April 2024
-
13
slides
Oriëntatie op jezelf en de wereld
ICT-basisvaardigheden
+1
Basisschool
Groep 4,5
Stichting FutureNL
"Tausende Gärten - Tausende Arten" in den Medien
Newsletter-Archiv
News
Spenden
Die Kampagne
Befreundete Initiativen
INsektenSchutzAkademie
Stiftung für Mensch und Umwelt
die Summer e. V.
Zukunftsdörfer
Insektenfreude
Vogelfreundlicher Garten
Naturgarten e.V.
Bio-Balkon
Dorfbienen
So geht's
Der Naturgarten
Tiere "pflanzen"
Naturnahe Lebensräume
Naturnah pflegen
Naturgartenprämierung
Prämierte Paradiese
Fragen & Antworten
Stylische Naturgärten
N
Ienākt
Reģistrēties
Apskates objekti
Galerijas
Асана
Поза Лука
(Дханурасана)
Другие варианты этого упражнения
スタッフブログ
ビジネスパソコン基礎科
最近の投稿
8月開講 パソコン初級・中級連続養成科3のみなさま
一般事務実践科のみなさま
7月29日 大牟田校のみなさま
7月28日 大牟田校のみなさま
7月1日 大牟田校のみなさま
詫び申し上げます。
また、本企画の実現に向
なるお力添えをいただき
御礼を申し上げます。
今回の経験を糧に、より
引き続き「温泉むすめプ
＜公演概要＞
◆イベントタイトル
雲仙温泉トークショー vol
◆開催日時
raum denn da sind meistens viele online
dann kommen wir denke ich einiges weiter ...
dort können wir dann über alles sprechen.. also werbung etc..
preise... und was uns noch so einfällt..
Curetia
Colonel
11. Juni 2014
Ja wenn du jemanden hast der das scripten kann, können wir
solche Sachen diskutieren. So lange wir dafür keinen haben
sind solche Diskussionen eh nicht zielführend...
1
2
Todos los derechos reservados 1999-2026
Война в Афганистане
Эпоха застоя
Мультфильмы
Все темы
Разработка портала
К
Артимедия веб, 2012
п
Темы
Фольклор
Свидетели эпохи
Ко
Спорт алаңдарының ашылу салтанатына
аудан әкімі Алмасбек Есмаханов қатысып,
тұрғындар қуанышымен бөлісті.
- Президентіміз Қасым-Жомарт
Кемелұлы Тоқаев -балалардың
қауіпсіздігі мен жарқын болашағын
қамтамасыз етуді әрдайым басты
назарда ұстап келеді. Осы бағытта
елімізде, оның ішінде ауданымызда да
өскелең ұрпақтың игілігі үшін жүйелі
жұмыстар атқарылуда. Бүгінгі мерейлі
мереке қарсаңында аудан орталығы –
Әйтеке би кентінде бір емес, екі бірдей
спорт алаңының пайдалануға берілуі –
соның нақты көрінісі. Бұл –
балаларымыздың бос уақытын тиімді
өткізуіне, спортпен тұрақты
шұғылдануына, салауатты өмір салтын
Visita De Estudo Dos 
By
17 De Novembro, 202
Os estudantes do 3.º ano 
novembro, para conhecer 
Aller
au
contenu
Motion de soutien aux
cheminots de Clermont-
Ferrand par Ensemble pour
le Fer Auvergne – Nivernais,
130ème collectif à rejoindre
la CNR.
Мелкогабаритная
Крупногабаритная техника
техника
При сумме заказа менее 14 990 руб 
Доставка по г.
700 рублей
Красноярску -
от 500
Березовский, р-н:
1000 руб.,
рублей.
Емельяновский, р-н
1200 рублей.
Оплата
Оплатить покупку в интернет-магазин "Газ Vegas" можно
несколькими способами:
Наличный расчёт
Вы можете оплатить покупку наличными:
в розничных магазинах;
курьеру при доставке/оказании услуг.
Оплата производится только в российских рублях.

- - - -

### Brief
Begin with the first line of the data above and, please, print each line exactly until you have printed the line containing "назарда ұстап келеді. Осы бағытта"; print nothing else.

### Your response
April 2024
-
13
slides
Oriëntatie op jezelf en de wereld
ICT-basisvaardigheden
+1
Basisschool
Groep 4,5
Stichting FutureNL
"Tausende Gärten - Tausende Arten" in den Medien
Newsletter-Archiv
News
Spenden
Die Kampagne
Befreundete Initiativen
INsektenSchutzAkademie
Stiftung für Mensch und Umwelt
die Summer e. V.
Zukunftsdörfer
Insektenfreude
Vogelfreundlicher Garten
Naturgarten e.V.
Bio-Balkon
Dorfbienen
So geht's
Der Naturgarten
Tiere "pflanzen"
Naturnahe Lebensräume
Naturnah pflegen
Naturgartenprämierung
Prämierte Paradiese
Fragen & Antworten
Stylische Naturgärten
N
Ienākt
Reģistrēties
Apskates objekti
Galerijas
Асана
Поза Лука
(Дханурасана)
Другие варианты этого упражнения
スタッフブログ
ビジネスパソコン基礎科
最近の投稿
8月開講 パソコン初級・中級連続養成科3のみなさま
一般事務実践科のみなさま
7月29日 大牟田校のみなさま
7月28日 大牟田校のみなさま
7月1日 大牟田校のみなさま
詫び申し上げます。
また、本企画の実現に向
なるお力添えをいただき
御礼を申し上げます。
今回の経験を糧に、より
引き続き「温泉むすめプ
＜公演概要＞
◆イベントタイトル
雲仙温泉トークショー vol
◆開催日時
raum denn da sind meistens viele online
dann kommen wir denke ich einiges weiter ...
dort können wir dann über alles sprechen.. also werbung etc..
preise... und was uns noch so einfällt..
Curetia
Colonel
11. Juni 2014
Ja wenn du jemanden hast der das scripten kann, können wir
solche Sachen diskutieren. So lange wir dafür keinen haben
sind solche Diskussionen eh nicht zielführend...
1
2
Todos los derechos reservados 1999-2026
Война в Афганистане
Эпоха застоя
Мультфильмы
Все темы
Разработка портала
К
Артимедия веб, 2012
п
Темы
Фольклор
Свидетели эпохи
Ко
Спорт алаңдарының ашылу салтанатына
аудан әкімі Алмасбек Есмаханов қатысып,
тұрғындар қуанышымен бөлісті.
- Президентіміз Қасым-Жомарт
Кемелұлы Тоқаев -балалардың
қауіпсіздігі мен жарқын болашағын
қамтамасыз етуді әрдайым басты
назарда ұстап келеді. Осы бағытта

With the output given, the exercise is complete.